Methods Surgery was performed in five 70-kg pigs. A simulated colonic polyp was created by endoscopic injection of Spot® and the clearance margin delineated by circumferential placement of mucosal argon plasma coagulator (APC) marks. Full thickness eversion of the colonic wall, including the lesion, was achieved by endoscopic placement of prototype BraceBars (BBs). The everted section was excised using a linear laparoscopic stapler placed below the BBs. The first pig was terminated immediately and others were sacrificed 8 days after surgery.

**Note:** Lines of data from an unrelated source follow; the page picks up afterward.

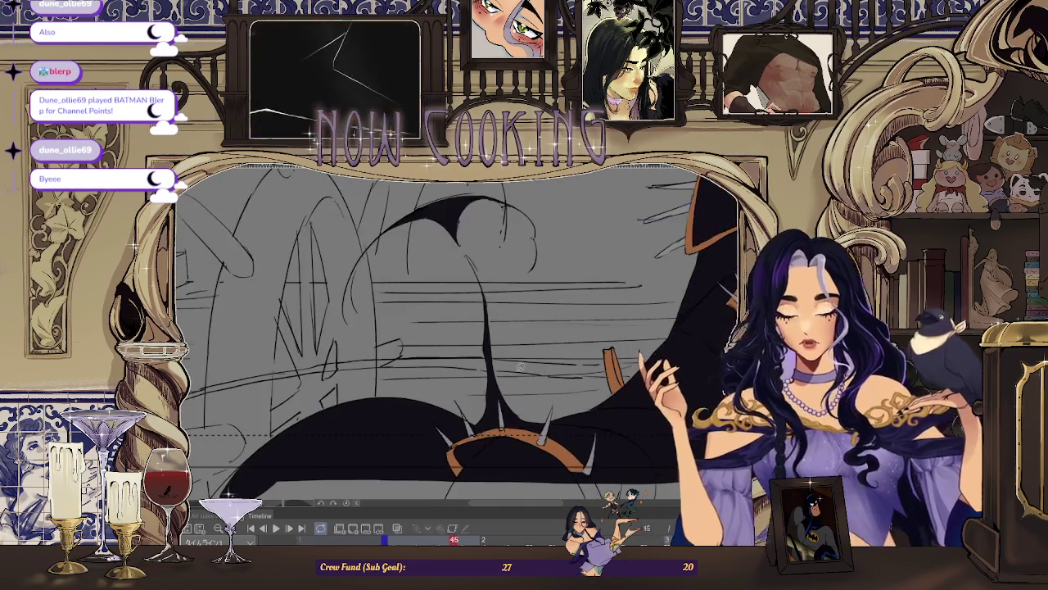
scroll(440, 341, "down", 3)
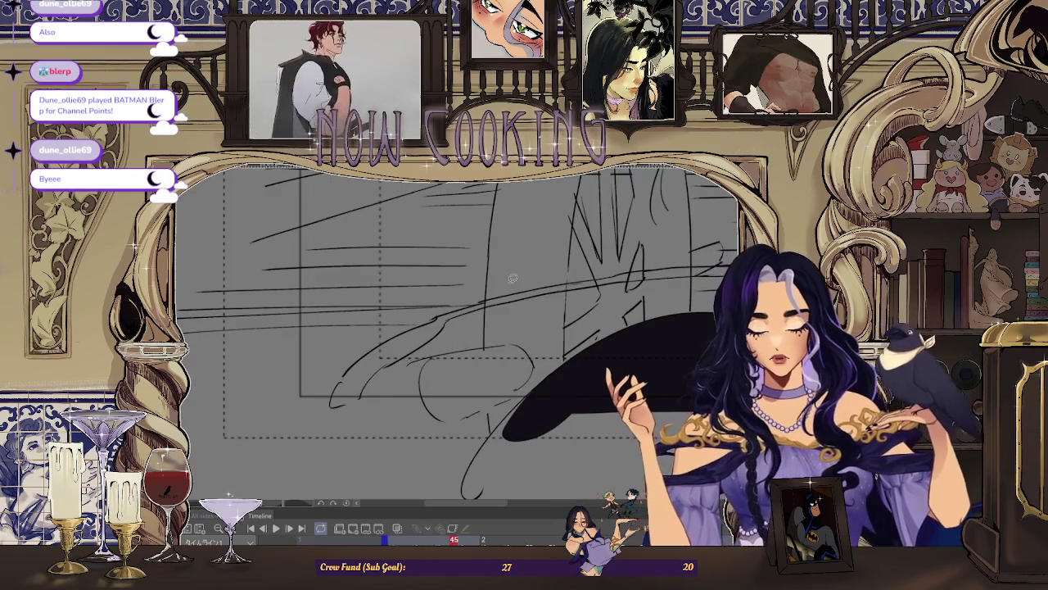
scroll(423, 344, "up", 3)
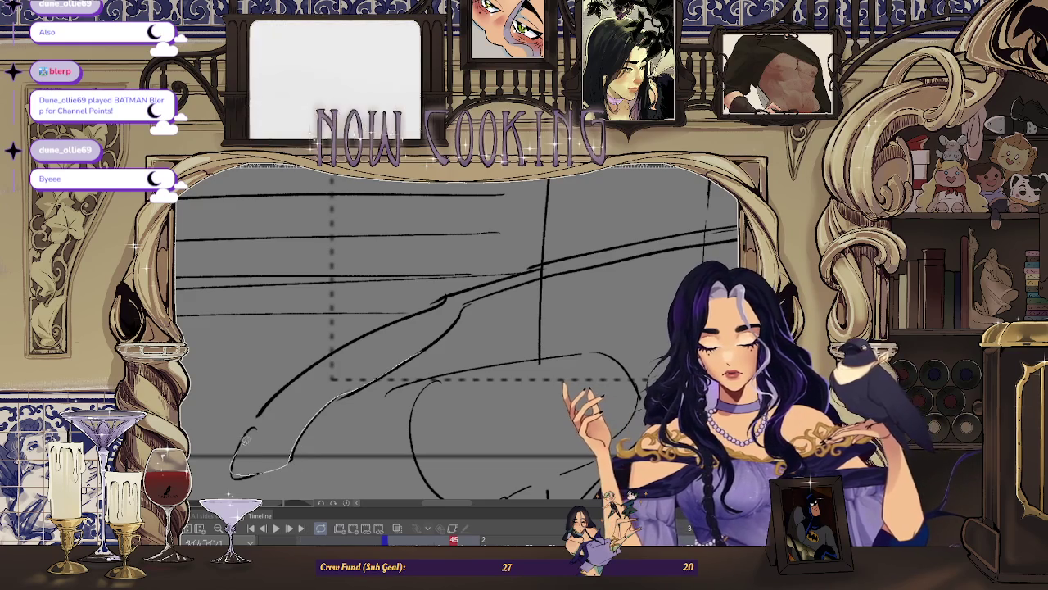
left_click_drag(369, 344, 299, 402)
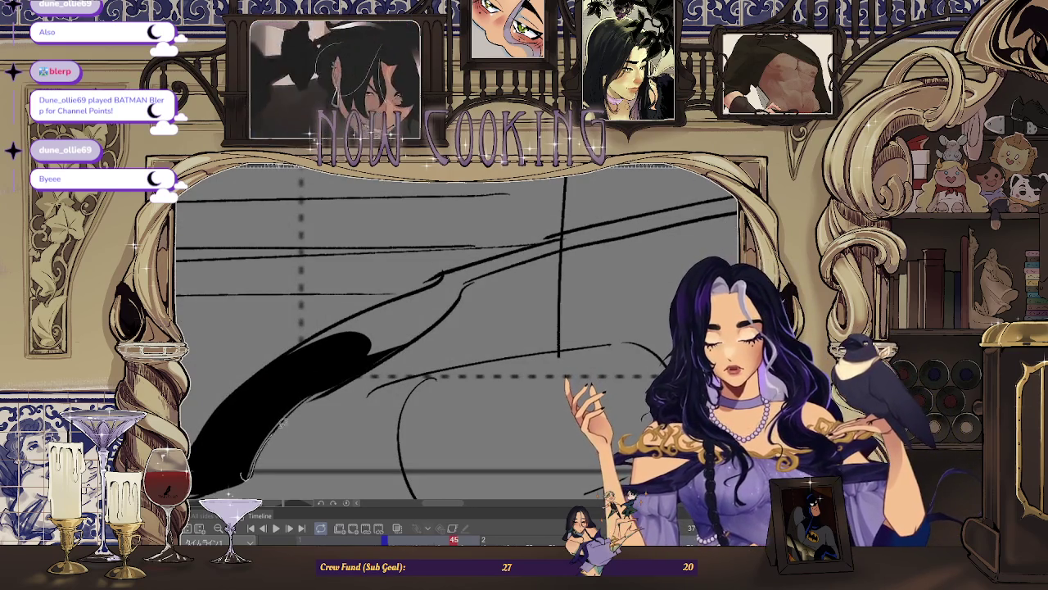
Step: Rotate the view along the cloak and fill a long solid black stroke along its edge
left_click_drag(327, 358, 249, 438)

Results The median procedure duration, defined from placement of mucosal APC marks to specimen excision, was 26 min (range 20–31 min). All excised specimens contained three pairs of BBs, included the APC marks and had a median diameter of 5.1 cm (range 4.5–6.3 cm). Postoperative recovery in survival animals was uneventful. Post-mortem evaluation demonstrated well-healed resection sites with no evidence of intra-abdominal infection or inadvertent organ damage. Endoscopic evaluation of anastomoses at post-mortem demonstrated a widely patent lumen without evidence of stenosis at excision sites. Histological examination of the anastomoses showed primary closure by mucosal abbutal and regeneration, with repair and restoration of submucosal continuity.

Conclusion This proof-of-concept study has demonstrated the feasibility and safety of a novel full thickness colonic excision technique that is now ready for translation as an alternative to hemicolectomy. The excision size will accommodate most colonic polyps that currently come to surgery. Accurate placement of endoscopic BBs ensures complete excision, reducing the risk of residual disease and recurrence, while laparoscopic overview avoids collateral damage. The ability to preserve mesenteric vasculature and colonic length is likely to result in less morbidity and mortality, better functional outcomes and the approach should reduce treatment costs.